- **Task to carry out**
Recast every line of the items below as a Markdown table with the columns "No." and "Content", numbering the rows and omitting blank lines. Leave the pictures out of your answer.
========
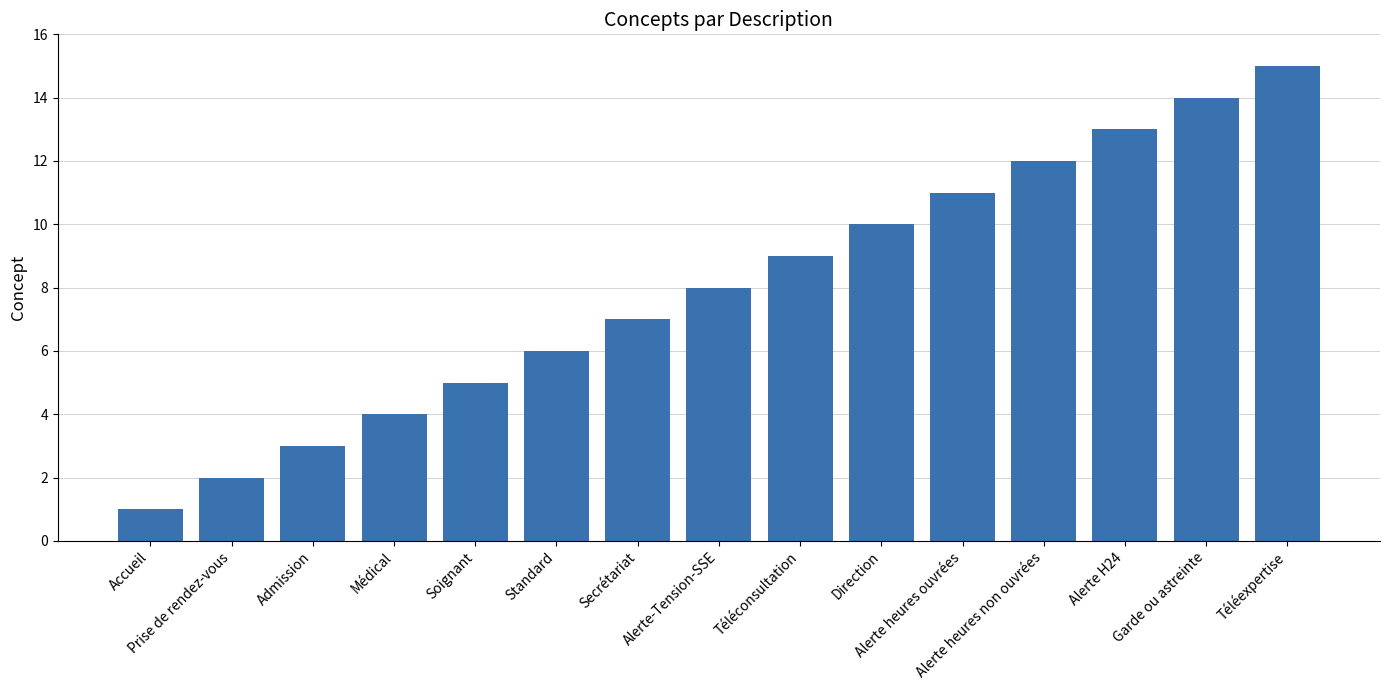

What is the change in value from Secrétariat to Alerte-Tension-SSE?

+1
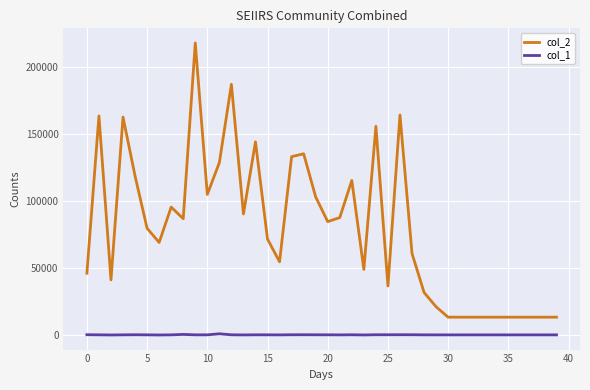

What are all the series names shown in the legend?

col_2, col_1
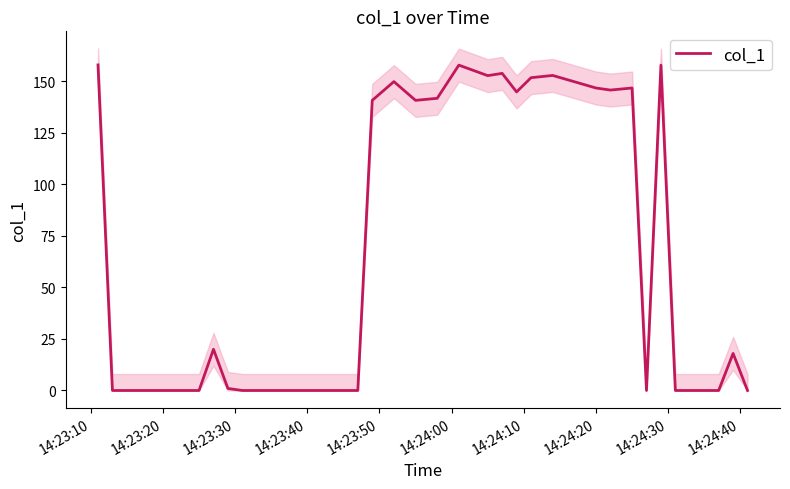

What is the highest value of the col_1 series?

158.0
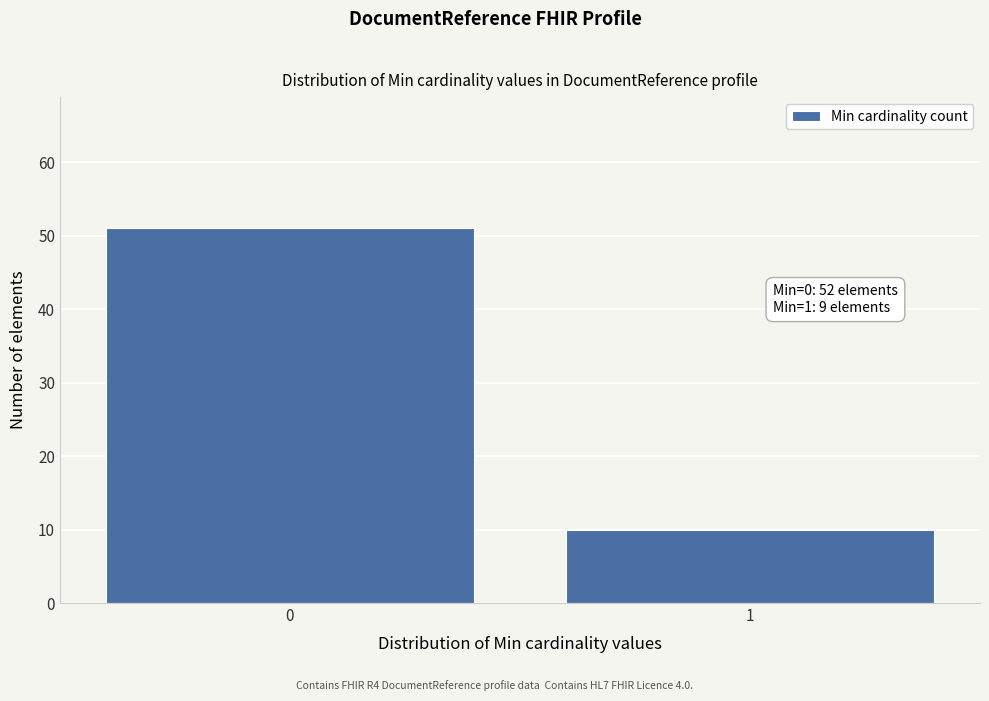

Reading right to left, list all the values displayed in this chart.

10	51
========
- **Response area**
| No. | Content |
|---|---|
| 1 | What is the change in value from Secrétariat to Alerte-Tension-SSE? |
| 2 | +1 |
| 3 | What are all the series names shown in the legend? |
| 4 | col_2, col_1 |
| 5 | What is the highest value of the col_1 series? |
| 6 | 158.0 |
| 7 | Reading right to left, list all the values displayed in this chart. |
| 8 | 10	51 |